-- WHAT THE TASK ASKS --
All records are to be reproduced verbatim, with images omitted.

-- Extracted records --
===

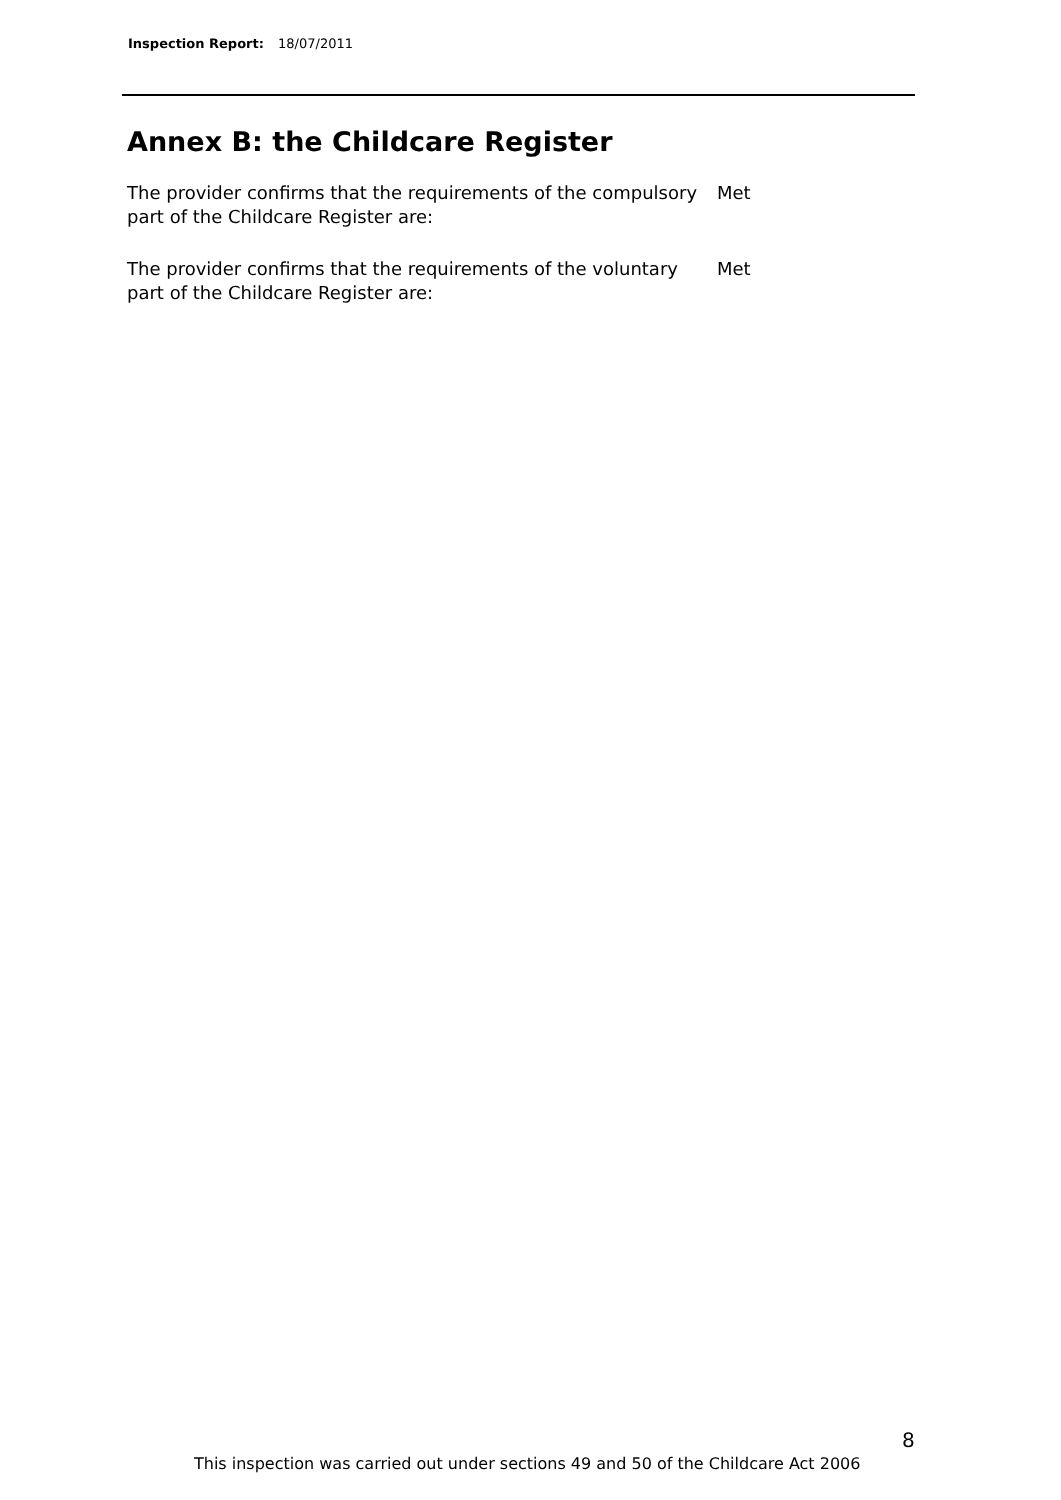Inspection Report: 18/07/2011
Annex B: the Childcare Register
The provider confirms that the requirements of the compulsory part of the Childcare Register are:
Met
The provider confirms that the requirements of the voluntary part of the Childcare Register are:
Met
8
This inspection was carried out under sections 49 and 50 of the Childcare Act 2006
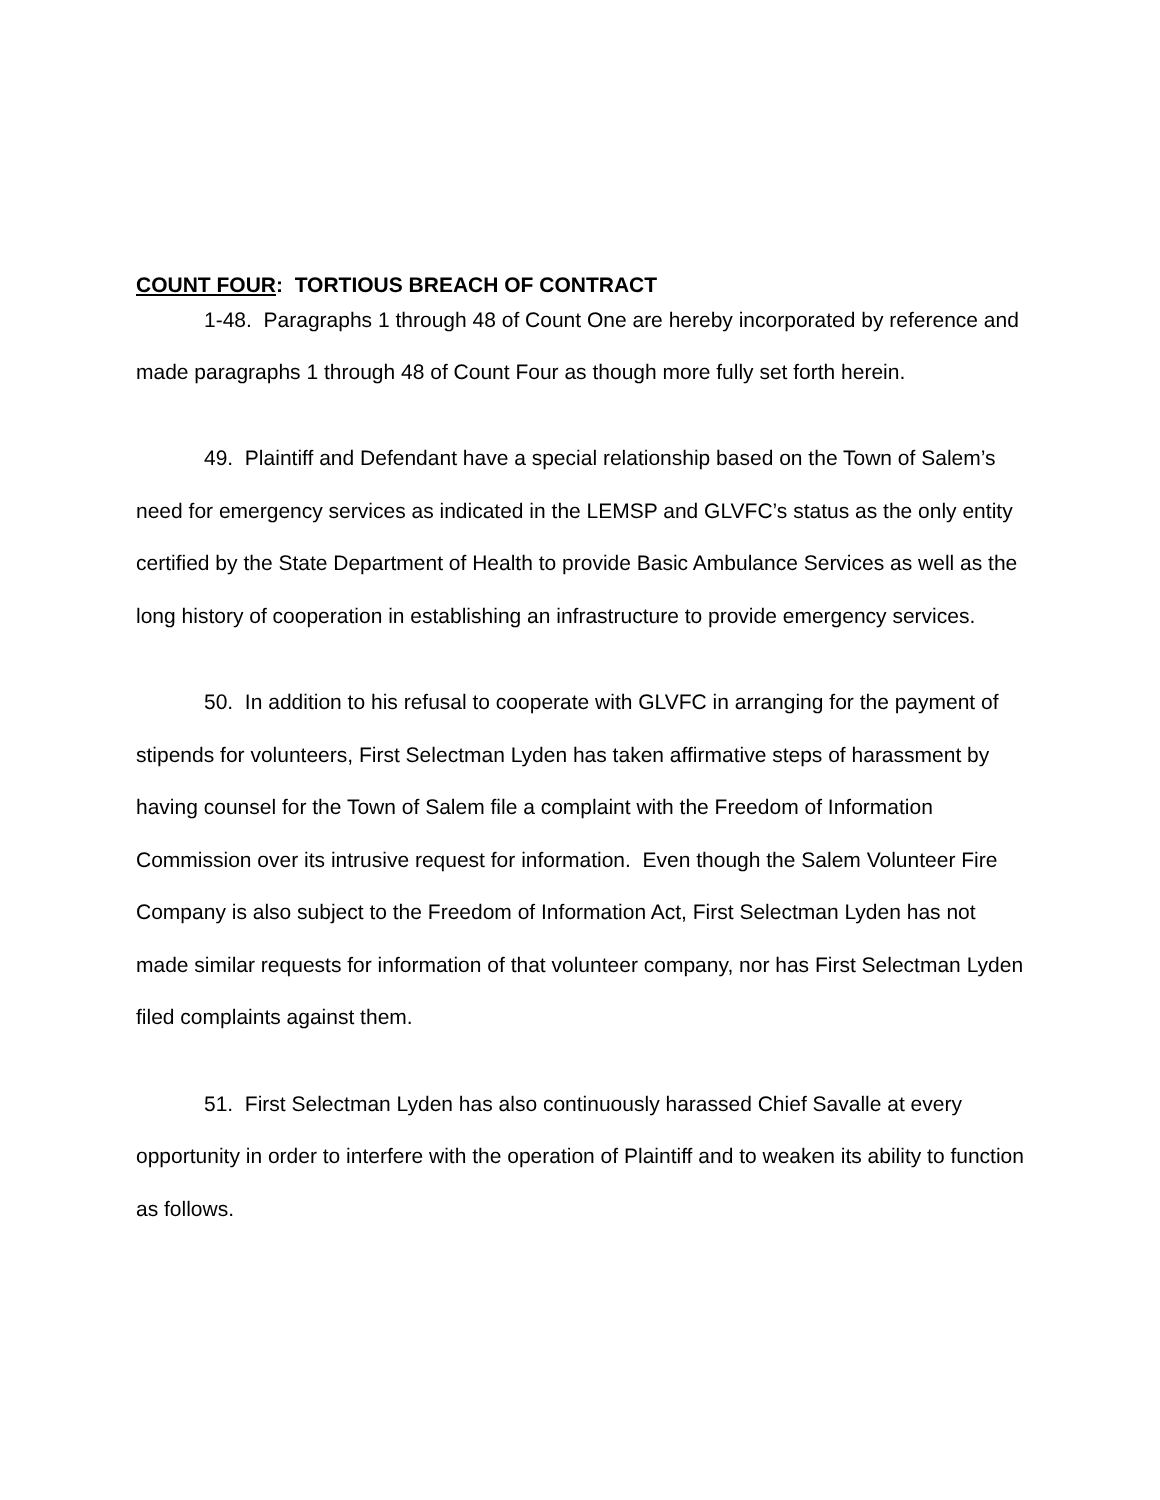COUNT FOUR: TORTIOUS BREACH OF CONTRACT
1-48. Paragraphs 1 through 48 of Count One are hereby incorporated by reference and made paragraphs 1 through 48 of Count Four as though more fully set forth herein.
49. Plaintiff and Defendant have a special relationship based on the Town of Salem’s need for emergency services as indicated in the LEMSP and GLVFC’s status as the only entity certified by the State Department of Health to provide Basic Ambulance Services as well as the long history of cooperation in establishing an infrastructure to provide emergency services.
50. In addition to his refusal to cooperate with GLVFC in arranging for the payment of stipends for volunteers, First Selectman Lyden has taken affirmative steps of harassment by having counsel for the Town of Salem file a complaint with the Freedom of Information Commission over its intrusive request for information. Even though the Salem Volunteer Fire Company is also subject to the Freedom of Information Act, First Selectman Lyden has not made similar requests for information of that volunteer company, nor has First Selectman Lyden filed complaints against them.
51. First Selectman Lyden has also continuously harassed Chief Savalle at every opportunity in order to interfere with the operation of Plaintiff and to weaken its ability to function as follows.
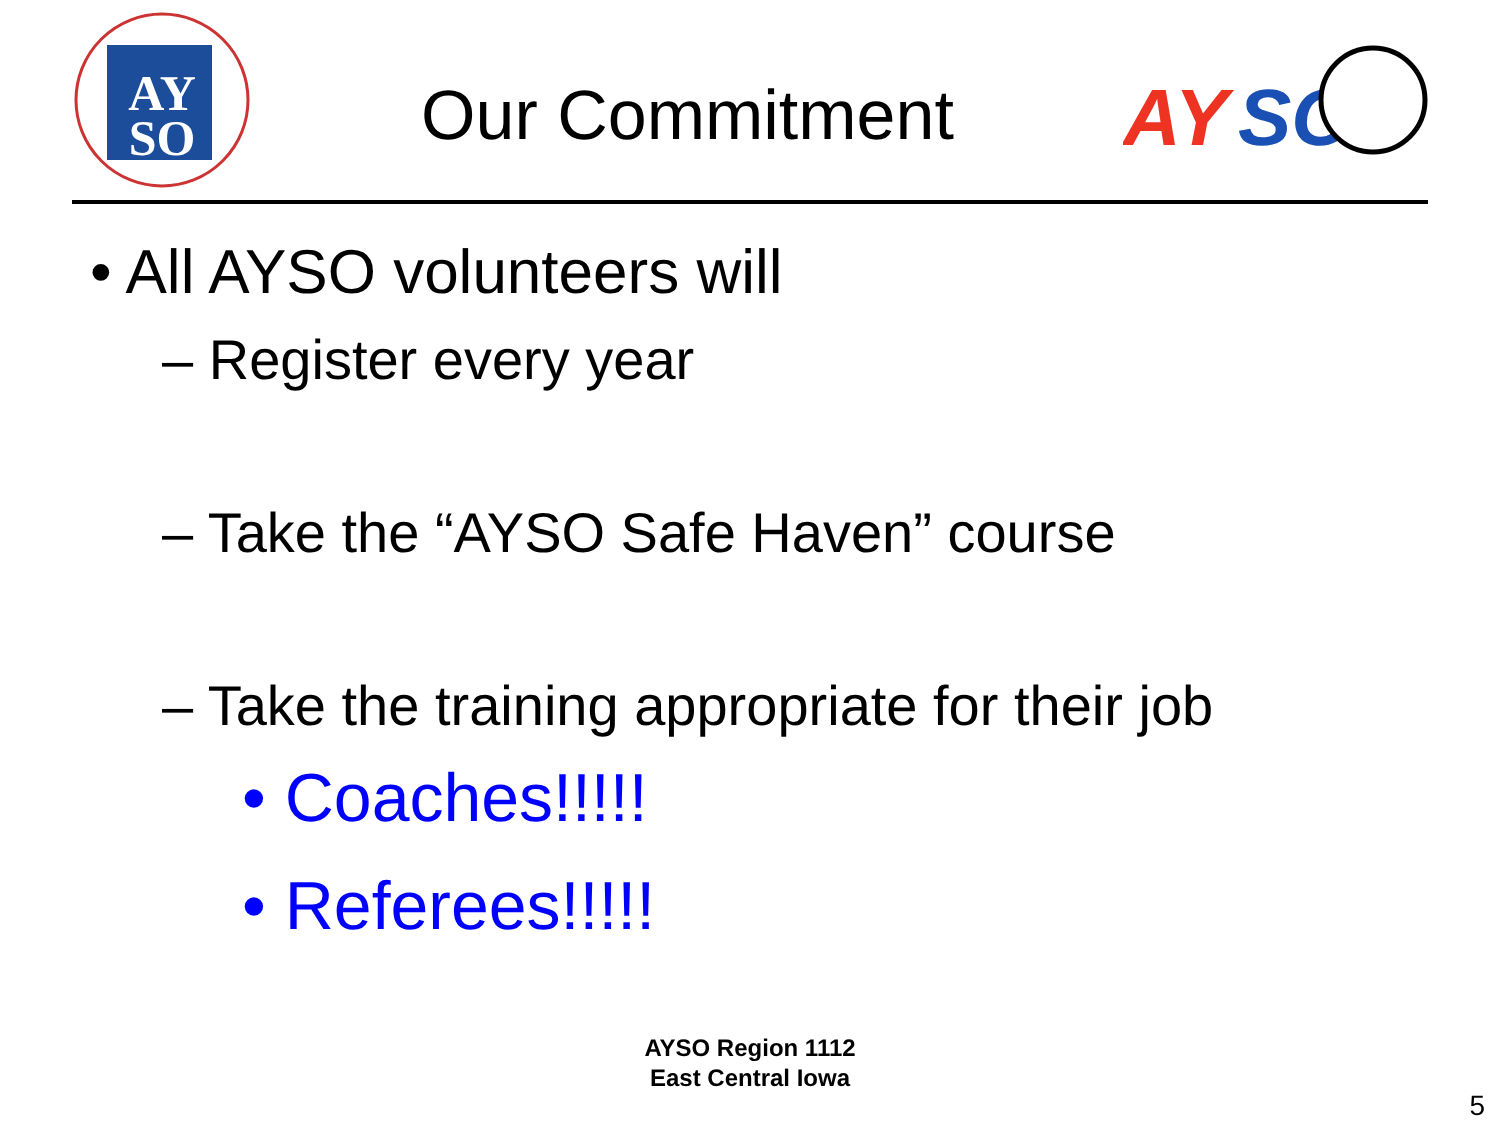AY
SO
Our Commitment
AY
SO
• All AYSO volunteers will
– Register every year
– Take the “AYSO Safe Haven” course
– Take the training appropriate for their job
• Coaches!!!!!
• Referees!!!!!
AYSO Region 1112
East Central Iowa
5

===

-- REPLY TO THE EXERCISE --
Inspection Report: 18/07/2011
Annex B: the Childcare Register
The provider confirms that the requirements of the compulsory part of the Childcare Register are:
Met
The provider confirms that the requirements of the voluntary part of the Childcare Register are:
Met
8
This inspection was carried out under sections 49 and 50 of the Childcare Act 2006
COUNT FOUR: TORTIOUS BREACH OF CONTRACT
1-48. Paragraphs 1 through 48 of Count One are hereby incorporated by reference and made paragraphs 1 through 48 of Count Four as though more fully set forth herein.
49. Plaintiff and Defendant have a special relationship based on the Town of Salem’s need for emergency services as indicated in the LEMSP and GLVFC’s status as the only entity certified by the State Department of Health to provide Basic Ambulance Services as well as the long history of cooperation in establishing an infrastructure to provide emergency services.
50. In addition to his refusal to cooperate with GLVFC in arranging for the payment of stipends for volunteers, First Selectman Lyden has taken affirmative steps of harassment by having counsel for the Town of Salem file a complaint with the Freedom of Information Commission over its intrusive request for information. Even though the Salem Volunteer Fire Company is also subject to the Freedom of Information Act, First Selectman Lyden has not made similar requests for information of that volunteer company, nor has First Selectman Lyden filed complaints against them.
51. First Selectman Lyden has also continuously harassed Chief Savalle at every opportunity in order to interfere with the operation of Plaintiff and to weaken its ability to function as follows.
AY
SO
Our Commitment
AY
SO
• All AYSO volunteers will
– Register every year
– Take the “AYSO Safe Haven” course
– Take the training appropriate for their job
• Coaches!!!!!
• Referees!!!!!
AYSO Region 1112
East Central Iowa
5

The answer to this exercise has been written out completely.